If you do change your mind, surgeons likely can help. Tubal ligations performed during or after a birth can almost always be successfully reversed. That’s true even years after the original procedure.
Only one type of original procedure — hysteroscopic tubal ligation — is irreversible. If you had this type of surgery, tubal reversal is not an option.
Tubal ligations performed during or after a birth can almost always be successfully reversed.
There are several techniques for performing tubal reversal. Dr. Goldberg prefers a minilaparotomy — a minimally invasive outpatient procedure.

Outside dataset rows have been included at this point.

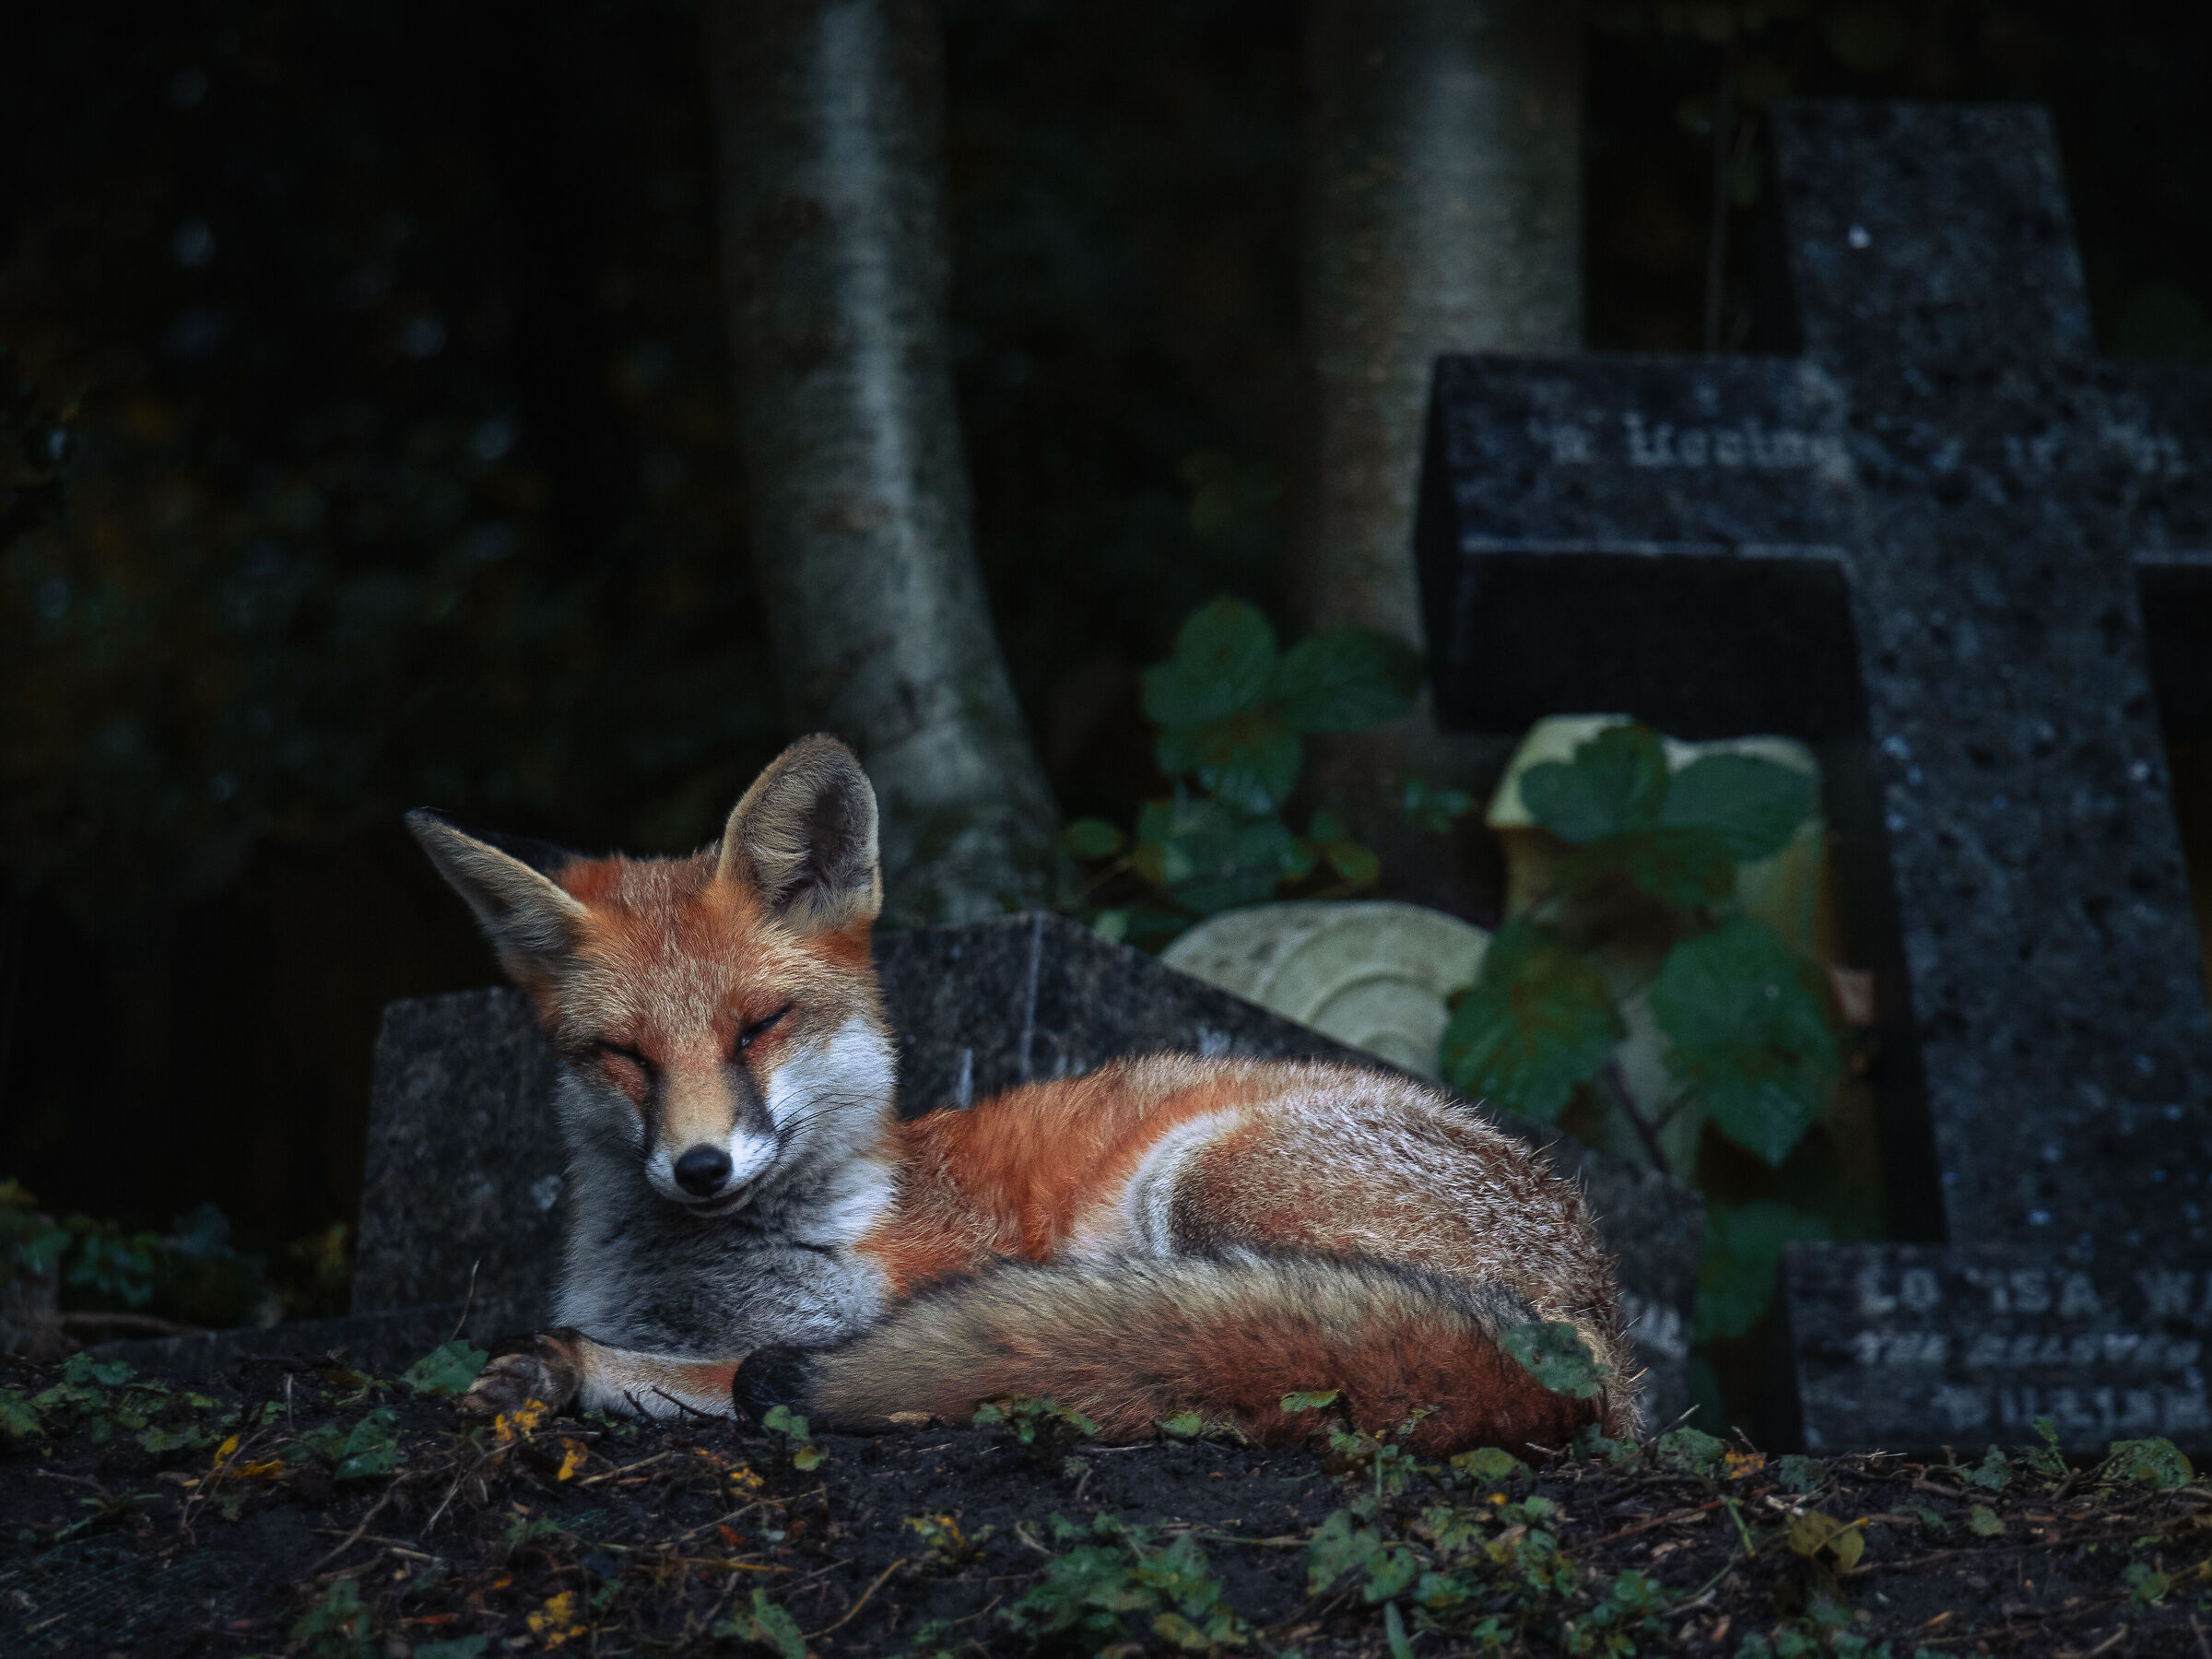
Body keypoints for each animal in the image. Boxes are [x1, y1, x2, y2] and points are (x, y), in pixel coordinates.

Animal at [406, 735, 1642, 1454]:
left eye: (758, 1026)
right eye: (623, 1054)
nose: (700, 1168)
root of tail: (1604, 1344)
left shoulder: (896, 1294)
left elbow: (730, 1372)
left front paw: (574, 1368)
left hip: (1203, 1186)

Minilaparotomy requires an incision of only 2 inches and has the same success rates as more invasive techniques. It also offers a quicker recovery and less expense. Risks are minimal, including a slightly higher risk of a tubal pregnancy, where the fertilized egg attaches in the fallopian tube instead of the uterus.
A tubal reversal restores your natural fertility level. That makes it an attractive option to many women.
Often patients are choosing between a tubal reversal and in-vitro fertilization (IVF). Dr. Goldberg notes there is an average pregnancy rate of about 50 percent for each round of IVF. However, IVF also requires two to four weeks of daily injections, frequent visits for monitoring, and nonsurgical removal, fertilization and placement of the eggs in the womb.
IVF also comes with a risk of multiple pregnancies (twins or triplets, for example), and it can be done only a limited number of times. On the other hand, after a successful tubal reversal, you and your partner can try to conceive every month on your own. The cost of the procedure is typically lower, especially if IVF doesn’t work on the first attempt.
“Before women have a tubal reversal, we always recommend that their partner have a semen analysis to have his fertility checked,” Dr. Goldberg notes.
If his results are poor, the chances of natural conception are low. IVF may be the better option in that case.
In the end, the decision comes down to your personal preference, needs and situation. A fertility expert can walk you through your options, because each comes with advantages and disadvantages.